Ладно бы, ну нет у нас рукописи, которую можно продать. Но тут и другая опасность. Могли же заподозрить, что он написал что-то антисоветское и поэтому боится показывать. Белосток прямо-таки кишел стукачами. НКВД еще не обосновалось в городе, но многих интеллигентов уже арестовали или же выслали. Цуцык, я знаю, ты не умеешь слушать, нет у тебя терпения совершенно, и потому привожу только голые факты. Я не спала всю ночь. А утром встала и сказала: «Я пойду в Варшаву».
Только он услыхал это — побледнел как смерть. И говорит: «Ты что, рехнулась?» А я в ответ: «Варшава еще пока на месте. Не допущу, чтобы твоя рукопись пропала. Она не только твоя. Моя тоже». Он бесновался, кричал, размахивал руками, клялся, что повесится или же перережет себе горло, если я посмею отправиться в Варшаву. Далее ударил меня. Битва наша продолжалась два дня. На третий день я отправилась в Варшаву. Надо сказать тебе, многие мужчины пытались вернуться. Они тосковали по детям, по женам, по дому — если он еще существует. Кроме того, они уже поняли, что их ждет в сталинском раю, и решили, что лучше уж умереть в своей постели, вместе с родными и близкими. Я говорила себе: рисковать жизнью из-за рукописи — это надо сумасшедшим быть. Но уже ничего не могла с собой поделать. Будто насаждение какое. Я взяла свитер, теплое белье, буханку хлеба. Зашла в аптеку и попросила яду. Провизор — он еврей оказался — уставился на меня в изумлении. Я объяснила, что в Варшаве у меня остался ребенок и что я не хочу попасть живой в лапы к нацистам. Он дал мне цианистый калий.
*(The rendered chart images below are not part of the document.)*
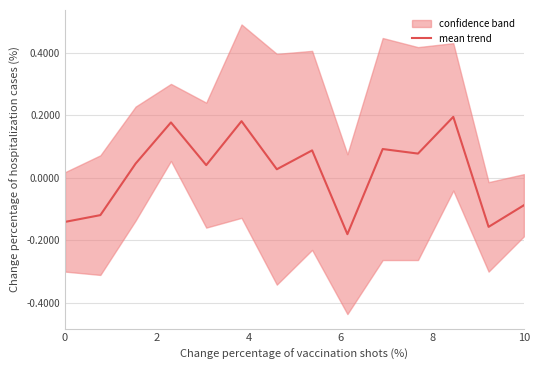

How many lines are shown in the chart?

1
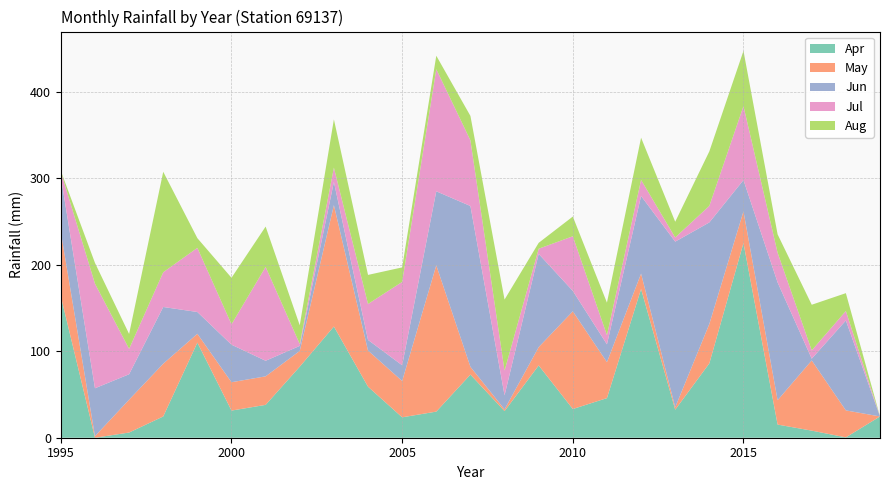

Reading right to left, transcribe all the data shown in this chart.

Apr: 24.6	0.4	8.2	15.2	225.2	86.0	32.4	172.0	45.8	33.2	83.6	30.8	73.0	30.2	23.6	59.0	128.6	82.2	38.0	31.4	110.0	24.6	6.0	0.0	163.6
May: 0.0	31.2	81.2	28.2	36.6	45.6	2.8	17.8	41.6	113.0	21.2	2.0	9.0	169.2	42.0	41.8	140.4	18.2	33.0	32.8	10.2	61.0	38.0	1.8	74.2
Jun: 0.0	104.0	2.0	136.2	36.2	117.4	191.6	89.8	20.6	23.6	107.8	16.2	186.0	85.6	18.2	12.3	26.8	5.8	18.0	43.4	25.2	65.6	29.4	55.4	64.2
Jul: 0.0	11.0	9.6	34.4	85.6	19.2	4.8	18.6	10.6	63.2	6.0	28.6	76.0	141.2	96.4	41.6	16.6	2.2	108.6	23.6	74.2	40.2	29.4	121.0	5.6
Aug: 0.0	20.6	52.8	21.2	63.8	63.0	18.2	48.8	37.6	22.8	6.8	82.2	28.2	15.6	16.8	33.6	55.8	21.6	46.6	53.8	11.2	116.2	17.2	24.0	1.0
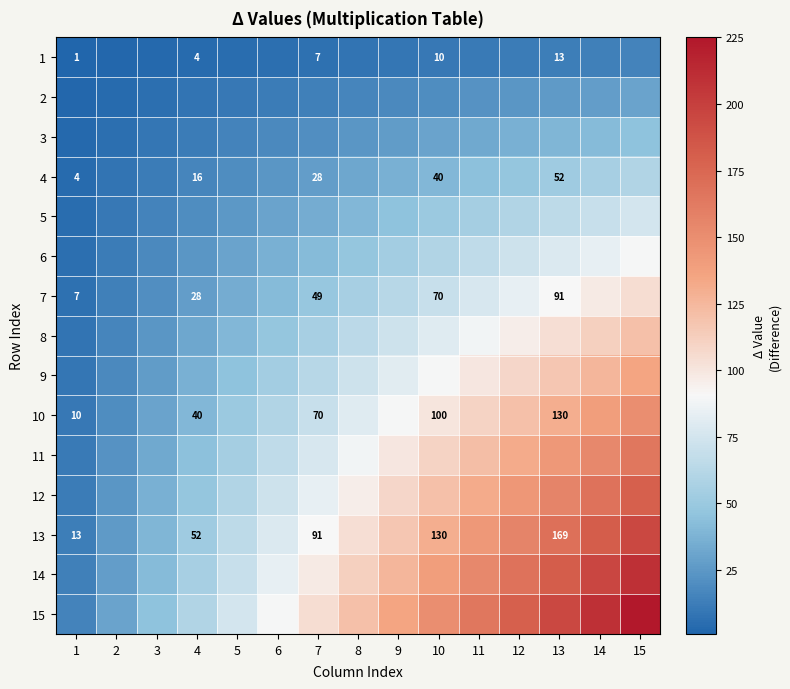

Is it true that 10 equals 54 at 4?

False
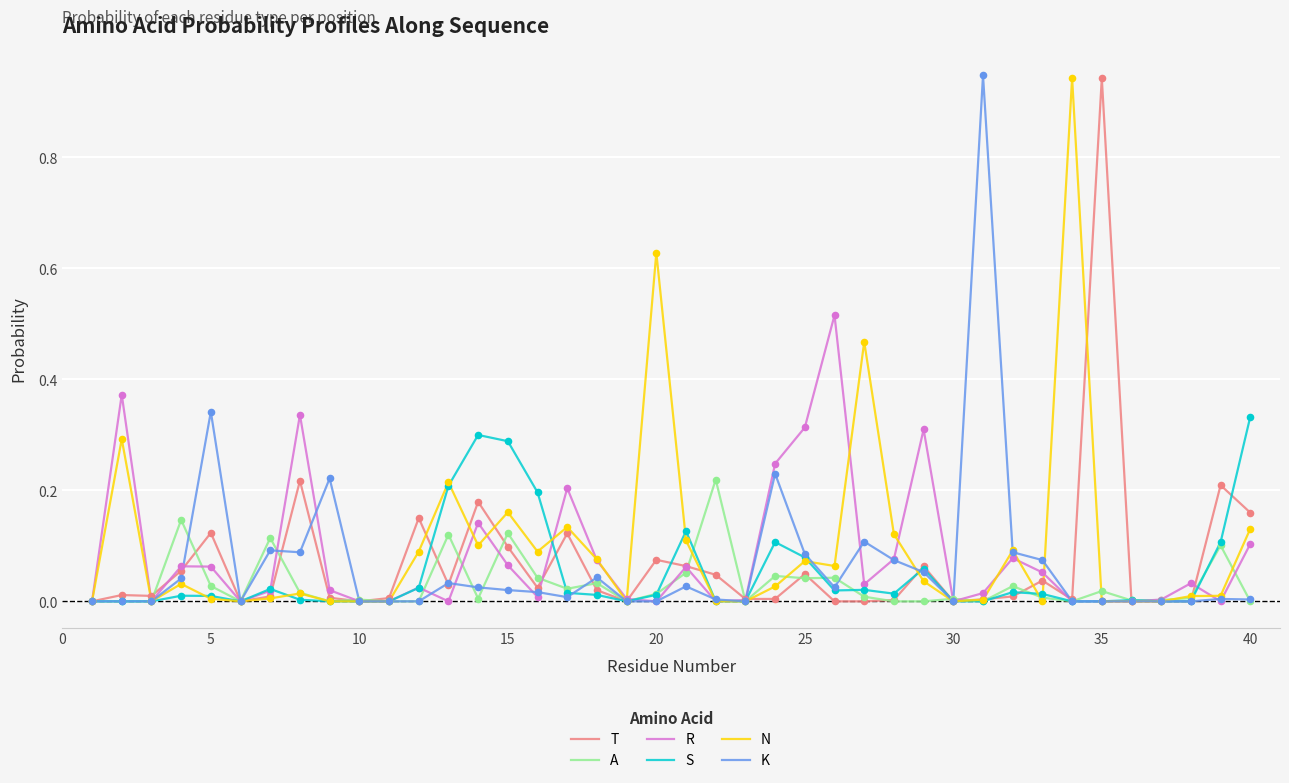

What are all the series names shown in the legend?

T, A, R, S, N, K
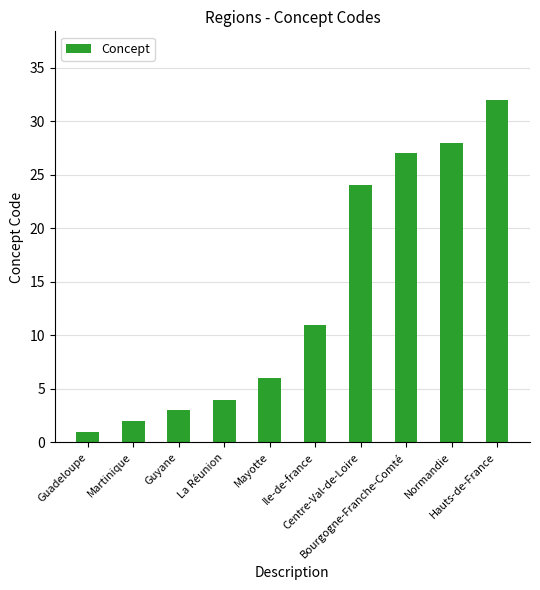

The chart shows a value of 46 at Normandie. True or false?

False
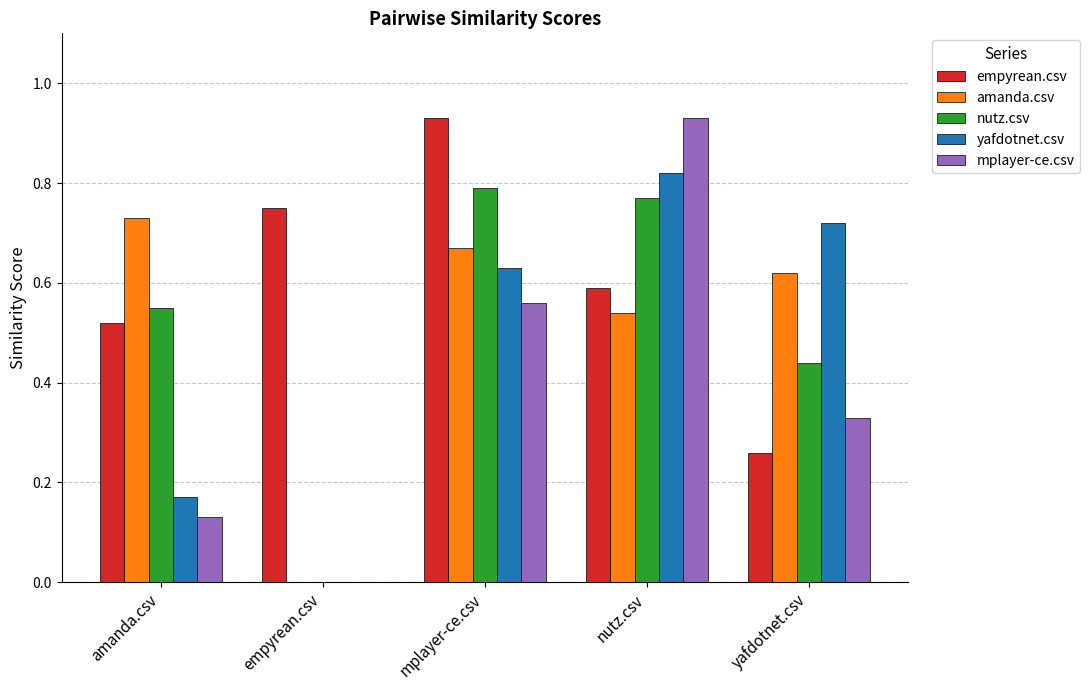

Which series has the widest spread of values?

mplayer-ce.csv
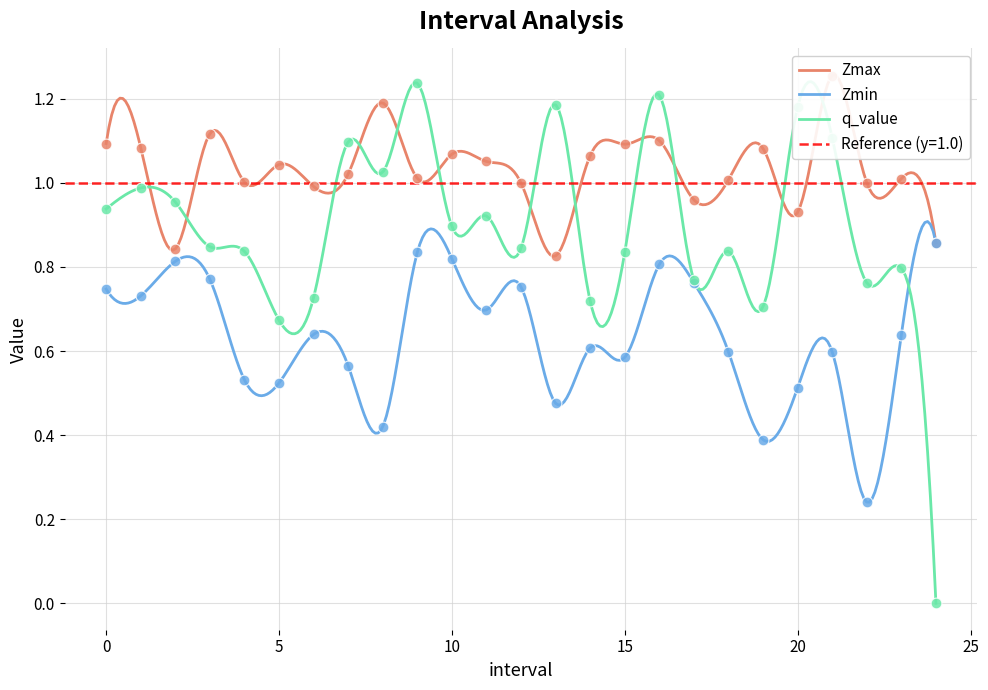

What is the total value across all series at 21?

3.0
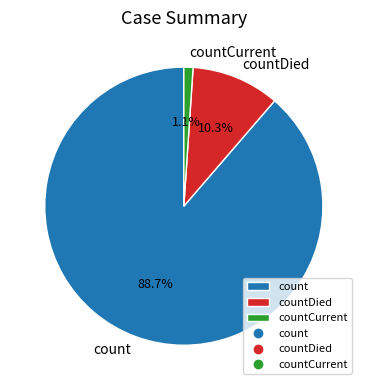

Rank the categories by value from lowest to highest.

countCurrent, countDied, count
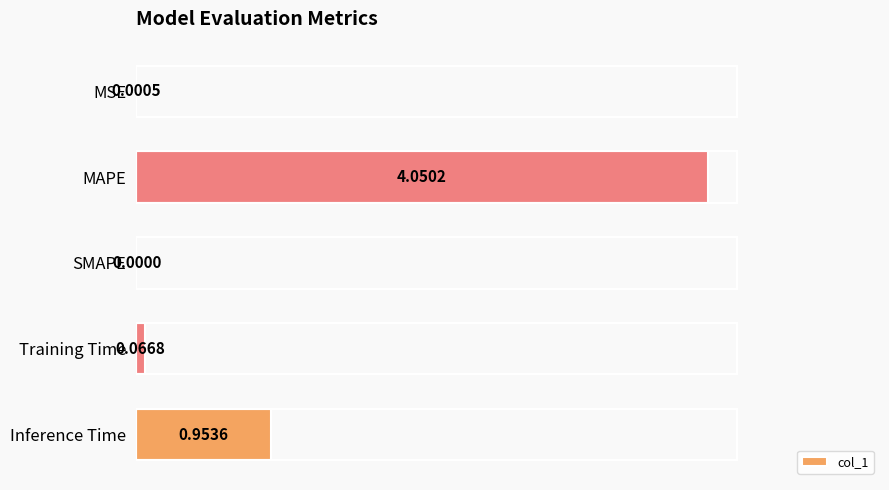

Which label corresponds to the largest value in the chart?

MAPE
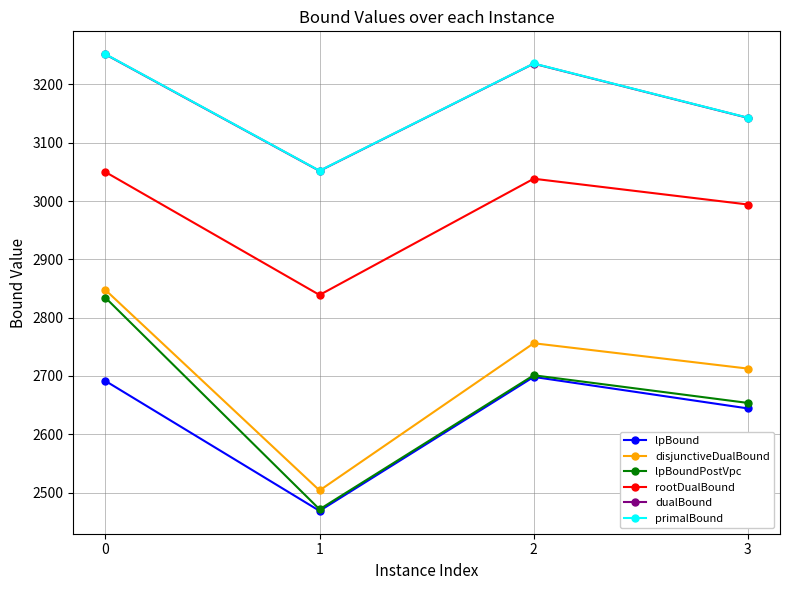

What is the difference between the maximum and minimum values in the primalBound series?

200.0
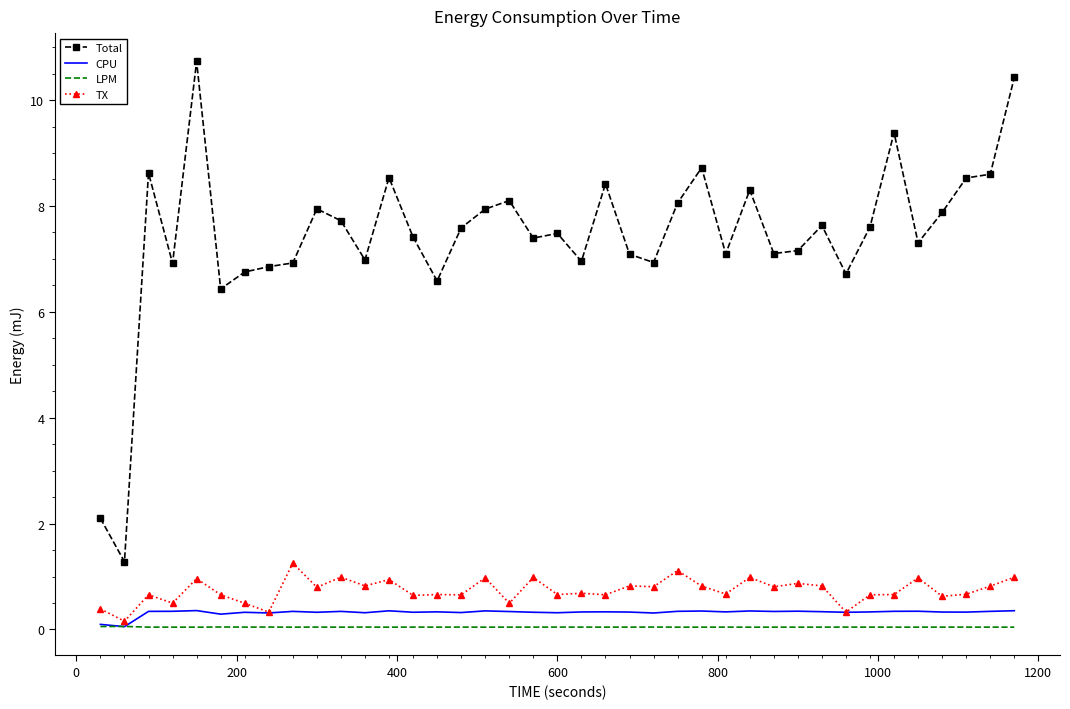

True or false: Total and TX cross at least once.

False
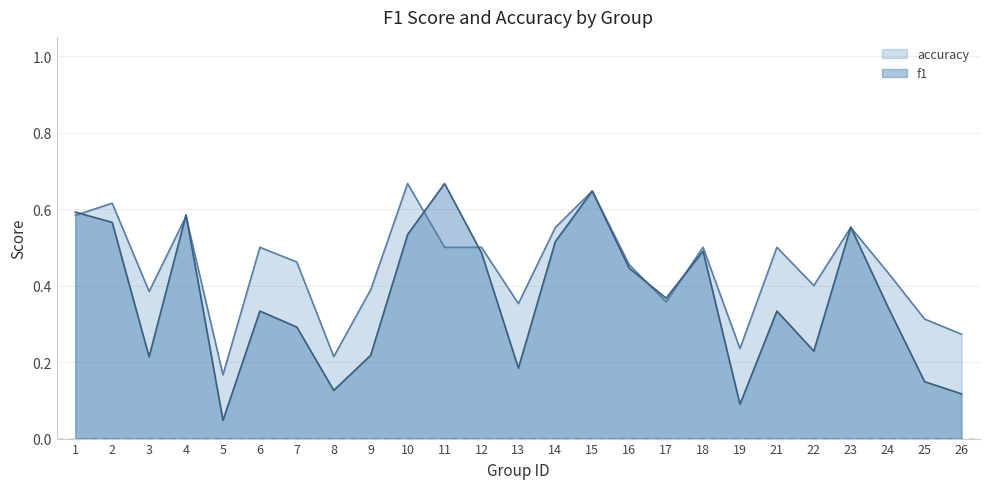

How many intersections are there between accuracy and f1?

9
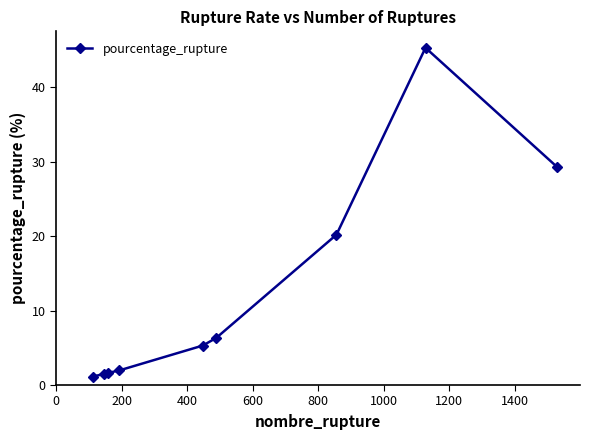

Is this an area chart (filled region under the line)?

No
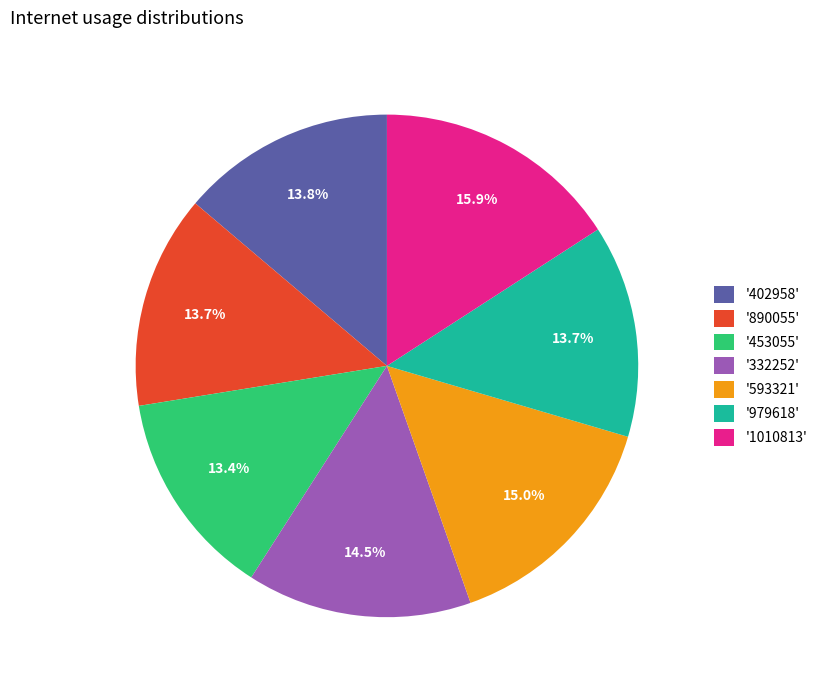

Is there any slice that represents more than half of the pie?

No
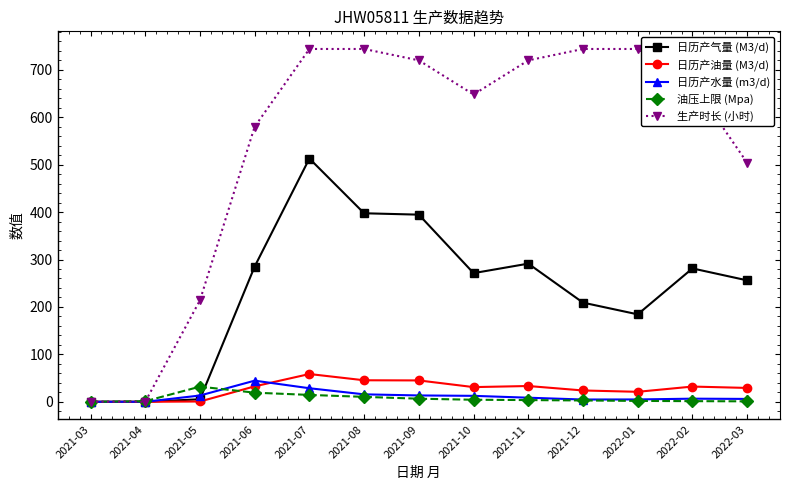

Does the chart have visible grid lines?

No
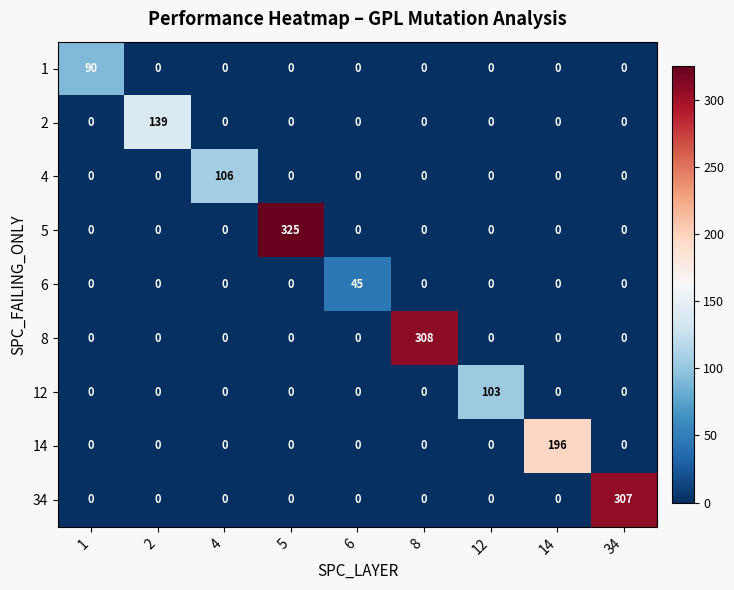

The value of 34 at 1 is 0. True or false?

True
Я не одна была такая. До границы со мной добирались еще несколько мужчин. Я им повторила ту же байку: изнываю, чахну от тоски по ребенку — и они окружили меня такой любовью, так заботились обо мне, прямо совестно было. Не позволяли нести узел с вещами и вообще относились ко мне как к дочери. Мы все прекрасно знали, что нас ждет, попадись мы немцам. Но такие обстоятельства делают людей фаталистами. И на этот раз — было нечто несуразное, нелепое и смешное в моей авантюре. Шанс попасть в Варшаву, найти рукопись и вернуться живой в Белосток — такой шанс был одни на миллион.